The goal of OPEC is two-fold -- to preserve the organization's present pricing structure, based on $34 a barrel for Saudi Arabian light crude, and above all to preserve the unity of the cartel.

These factors, it is believed, impelled Saudi Arabia -- OPEC's biggest producer -- to agree to lower its output another 500,000 barrels a day, to 7 million bbl/d. Not too long ago Saudi production was estimated as high as 10.3 million bbl/d.

OPEC has decided to ''follow the market down,'' as Marshall Thomas of Petroleum Intelligence Weekly put it -- reduce production enough to keep prices from falling through the floor, an occurrence which would cause member nations to scramble for a share of sales.

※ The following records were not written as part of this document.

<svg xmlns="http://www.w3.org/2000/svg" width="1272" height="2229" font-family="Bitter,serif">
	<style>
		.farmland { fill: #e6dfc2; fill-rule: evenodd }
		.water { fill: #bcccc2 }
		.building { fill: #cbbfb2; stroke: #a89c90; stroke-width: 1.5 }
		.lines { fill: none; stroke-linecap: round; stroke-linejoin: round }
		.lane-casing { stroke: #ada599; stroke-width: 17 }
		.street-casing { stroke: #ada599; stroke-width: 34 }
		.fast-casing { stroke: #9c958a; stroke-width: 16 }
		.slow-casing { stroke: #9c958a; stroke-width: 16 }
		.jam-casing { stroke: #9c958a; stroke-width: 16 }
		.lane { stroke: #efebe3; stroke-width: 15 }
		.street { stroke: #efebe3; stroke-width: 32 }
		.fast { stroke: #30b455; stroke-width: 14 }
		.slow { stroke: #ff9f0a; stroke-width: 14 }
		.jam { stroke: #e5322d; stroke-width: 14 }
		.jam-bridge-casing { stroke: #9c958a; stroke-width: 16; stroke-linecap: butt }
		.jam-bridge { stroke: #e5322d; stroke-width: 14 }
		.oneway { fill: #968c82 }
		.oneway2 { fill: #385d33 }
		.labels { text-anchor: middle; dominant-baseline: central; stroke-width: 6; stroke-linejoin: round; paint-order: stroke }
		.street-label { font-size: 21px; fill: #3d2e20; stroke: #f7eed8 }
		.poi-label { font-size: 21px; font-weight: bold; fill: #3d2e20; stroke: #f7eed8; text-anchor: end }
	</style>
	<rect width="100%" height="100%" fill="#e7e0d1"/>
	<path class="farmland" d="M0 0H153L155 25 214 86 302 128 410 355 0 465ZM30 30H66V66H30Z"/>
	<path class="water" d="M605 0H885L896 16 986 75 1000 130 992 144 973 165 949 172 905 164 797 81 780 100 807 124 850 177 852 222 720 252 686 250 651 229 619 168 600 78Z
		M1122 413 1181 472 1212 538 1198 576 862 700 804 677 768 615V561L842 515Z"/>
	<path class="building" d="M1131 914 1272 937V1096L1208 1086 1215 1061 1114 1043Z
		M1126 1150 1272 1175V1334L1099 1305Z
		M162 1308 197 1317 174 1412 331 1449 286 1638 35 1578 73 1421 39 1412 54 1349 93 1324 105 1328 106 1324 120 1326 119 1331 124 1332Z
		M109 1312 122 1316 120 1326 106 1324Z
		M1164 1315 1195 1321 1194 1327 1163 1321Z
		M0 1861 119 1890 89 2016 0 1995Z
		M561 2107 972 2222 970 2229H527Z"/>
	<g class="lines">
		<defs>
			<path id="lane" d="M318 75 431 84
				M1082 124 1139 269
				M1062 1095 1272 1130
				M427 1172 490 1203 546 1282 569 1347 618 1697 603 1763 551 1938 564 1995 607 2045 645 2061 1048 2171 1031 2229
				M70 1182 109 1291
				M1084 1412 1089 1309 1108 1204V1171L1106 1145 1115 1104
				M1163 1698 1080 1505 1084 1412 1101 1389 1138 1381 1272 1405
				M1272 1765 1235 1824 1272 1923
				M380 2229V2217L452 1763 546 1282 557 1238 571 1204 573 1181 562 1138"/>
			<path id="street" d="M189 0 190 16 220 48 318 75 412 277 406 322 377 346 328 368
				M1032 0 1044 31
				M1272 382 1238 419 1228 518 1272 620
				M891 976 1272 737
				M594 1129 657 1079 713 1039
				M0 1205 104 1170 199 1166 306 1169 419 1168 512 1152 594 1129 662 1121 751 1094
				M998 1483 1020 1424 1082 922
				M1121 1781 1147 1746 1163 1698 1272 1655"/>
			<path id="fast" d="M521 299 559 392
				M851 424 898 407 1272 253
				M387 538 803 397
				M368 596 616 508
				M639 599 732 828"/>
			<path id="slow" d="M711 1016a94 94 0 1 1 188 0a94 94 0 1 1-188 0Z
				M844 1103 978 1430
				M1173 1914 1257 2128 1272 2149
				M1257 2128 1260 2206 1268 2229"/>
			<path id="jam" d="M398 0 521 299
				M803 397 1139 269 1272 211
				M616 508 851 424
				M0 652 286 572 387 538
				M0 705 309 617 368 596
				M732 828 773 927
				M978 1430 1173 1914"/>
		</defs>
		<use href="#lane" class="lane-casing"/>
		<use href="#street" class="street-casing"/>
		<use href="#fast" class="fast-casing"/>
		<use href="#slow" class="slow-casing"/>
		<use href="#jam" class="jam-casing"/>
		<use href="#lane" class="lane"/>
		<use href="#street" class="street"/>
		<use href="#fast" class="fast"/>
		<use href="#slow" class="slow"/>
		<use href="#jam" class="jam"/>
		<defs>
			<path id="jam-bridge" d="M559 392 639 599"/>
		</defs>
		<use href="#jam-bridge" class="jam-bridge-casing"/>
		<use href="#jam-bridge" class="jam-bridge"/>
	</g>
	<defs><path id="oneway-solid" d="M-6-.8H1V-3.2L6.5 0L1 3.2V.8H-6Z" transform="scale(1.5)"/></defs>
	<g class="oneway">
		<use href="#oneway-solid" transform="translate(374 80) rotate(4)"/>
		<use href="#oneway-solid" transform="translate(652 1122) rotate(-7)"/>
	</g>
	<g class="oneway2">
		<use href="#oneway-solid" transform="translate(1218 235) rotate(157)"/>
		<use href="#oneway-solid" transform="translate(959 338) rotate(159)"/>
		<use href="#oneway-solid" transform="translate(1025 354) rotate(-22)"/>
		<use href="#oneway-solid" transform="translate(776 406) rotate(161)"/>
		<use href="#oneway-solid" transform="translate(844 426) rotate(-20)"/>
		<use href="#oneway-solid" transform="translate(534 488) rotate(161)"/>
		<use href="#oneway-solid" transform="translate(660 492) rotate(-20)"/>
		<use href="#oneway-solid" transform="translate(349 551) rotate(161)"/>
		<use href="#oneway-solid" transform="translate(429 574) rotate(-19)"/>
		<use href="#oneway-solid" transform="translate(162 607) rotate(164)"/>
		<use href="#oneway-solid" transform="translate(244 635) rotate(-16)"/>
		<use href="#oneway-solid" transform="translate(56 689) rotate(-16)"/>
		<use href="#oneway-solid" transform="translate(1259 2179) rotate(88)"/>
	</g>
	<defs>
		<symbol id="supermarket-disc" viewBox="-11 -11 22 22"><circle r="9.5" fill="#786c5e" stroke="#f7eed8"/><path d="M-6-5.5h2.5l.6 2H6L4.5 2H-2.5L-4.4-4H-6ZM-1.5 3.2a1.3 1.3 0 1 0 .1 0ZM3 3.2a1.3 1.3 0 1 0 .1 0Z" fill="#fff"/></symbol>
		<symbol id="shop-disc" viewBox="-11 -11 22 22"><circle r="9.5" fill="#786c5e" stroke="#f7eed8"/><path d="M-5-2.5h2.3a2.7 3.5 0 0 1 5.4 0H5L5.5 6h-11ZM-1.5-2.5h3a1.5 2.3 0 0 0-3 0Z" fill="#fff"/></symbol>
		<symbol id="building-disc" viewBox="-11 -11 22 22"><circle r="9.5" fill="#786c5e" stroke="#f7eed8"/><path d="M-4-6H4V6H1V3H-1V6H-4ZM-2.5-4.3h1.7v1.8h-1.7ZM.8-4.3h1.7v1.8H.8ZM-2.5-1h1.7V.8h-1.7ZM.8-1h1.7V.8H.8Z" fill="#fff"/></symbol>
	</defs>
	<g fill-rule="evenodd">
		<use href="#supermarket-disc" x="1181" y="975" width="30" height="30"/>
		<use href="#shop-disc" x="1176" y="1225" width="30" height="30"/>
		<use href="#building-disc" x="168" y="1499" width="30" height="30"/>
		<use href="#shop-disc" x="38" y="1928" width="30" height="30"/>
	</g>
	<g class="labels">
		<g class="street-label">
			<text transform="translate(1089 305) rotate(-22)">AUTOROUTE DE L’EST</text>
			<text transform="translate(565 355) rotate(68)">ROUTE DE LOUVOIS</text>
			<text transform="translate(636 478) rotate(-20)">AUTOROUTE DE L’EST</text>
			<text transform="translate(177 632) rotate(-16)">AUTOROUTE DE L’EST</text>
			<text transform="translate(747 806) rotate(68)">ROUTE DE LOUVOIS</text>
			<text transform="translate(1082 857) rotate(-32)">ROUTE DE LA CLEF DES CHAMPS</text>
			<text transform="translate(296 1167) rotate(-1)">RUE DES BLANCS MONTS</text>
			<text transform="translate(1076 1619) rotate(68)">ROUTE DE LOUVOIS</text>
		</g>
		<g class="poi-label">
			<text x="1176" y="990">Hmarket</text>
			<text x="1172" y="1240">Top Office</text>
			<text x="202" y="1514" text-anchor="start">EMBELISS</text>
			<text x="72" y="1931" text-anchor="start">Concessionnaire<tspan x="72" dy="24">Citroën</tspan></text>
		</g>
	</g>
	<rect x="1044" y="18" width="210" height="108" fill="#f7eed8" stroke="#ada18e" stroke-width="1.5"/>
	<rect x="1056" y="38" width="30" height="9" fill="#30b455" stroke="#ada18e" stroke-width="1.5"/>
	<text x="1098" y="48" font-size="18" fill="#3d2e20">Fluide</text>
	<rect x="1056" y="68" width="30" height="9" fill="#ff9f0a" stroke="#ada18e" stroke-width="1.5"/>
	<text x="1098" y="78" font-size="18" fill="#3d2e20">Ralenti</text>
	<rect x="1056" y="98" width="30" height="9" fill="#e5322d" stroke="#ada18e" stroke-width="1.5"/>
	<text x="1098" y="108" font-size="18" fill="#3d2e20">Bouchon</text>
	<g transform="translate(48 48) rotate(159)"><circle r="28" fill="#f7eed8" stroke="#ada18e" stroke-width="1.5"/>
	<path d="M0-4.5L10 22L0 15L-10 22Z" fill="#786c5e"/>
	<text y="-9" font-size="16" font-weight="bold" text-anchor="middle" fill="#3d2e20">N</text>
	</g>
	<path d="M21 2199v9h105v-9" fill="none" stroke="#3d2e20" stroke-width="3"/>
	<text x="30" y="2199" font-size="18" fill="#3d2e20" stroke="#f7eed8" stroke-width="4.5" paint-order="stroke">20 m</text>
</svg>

To prevent such unraveling, the cartel has set up a committee to monitor the production and pricing policies of members. Of prime concern will be those OPEC nations that are cash-short and that might be tempted to break ranks and lower prices in order to earn more money.

Nigeria, for example, has a huge population (more than 80 million, compared to 8 million for Saudi Arabia and less than 3 million for Libya), and Iran needs cash to finance its war with Iraq.

If the Iraqi-Iranian war ends, both these OPEC members would want to expand production greatly. Such expansion -- unless other OPEC powers reduced output equivalently -- could swell the world's oil surplus and wreck OPEC's strategy.

Assuming that cartel discipline holds firm despite cash problems for some members, there remains the problem of non-OPEC oil producers.

Some of these, notably Britain's North Sea fields and Mexico, have been expanding production and at the same time trimming prices. To some extent this offsets OPEC's effort to dry up the current oil glut, estimated to be at least 2 million barrels a day above world demand. By now, however, non-OPEC sources have expanded output about as much as they can.

Some OPEC members -- Saudi Arabia, Kuwait, the UAE, Libya, Iraq, and Qatar -- have ample reserves of foreign exchange to cushion them through uncertain months ahead. Indonesia also has a good supply of money.

A country like Libya, for example, which is spending more than it takes in, can dip into reserves to balance its books. For nations like Nigeria, borrowing has to be the answer, unless they break OPEC's compact and try to flood the market with cheap oil.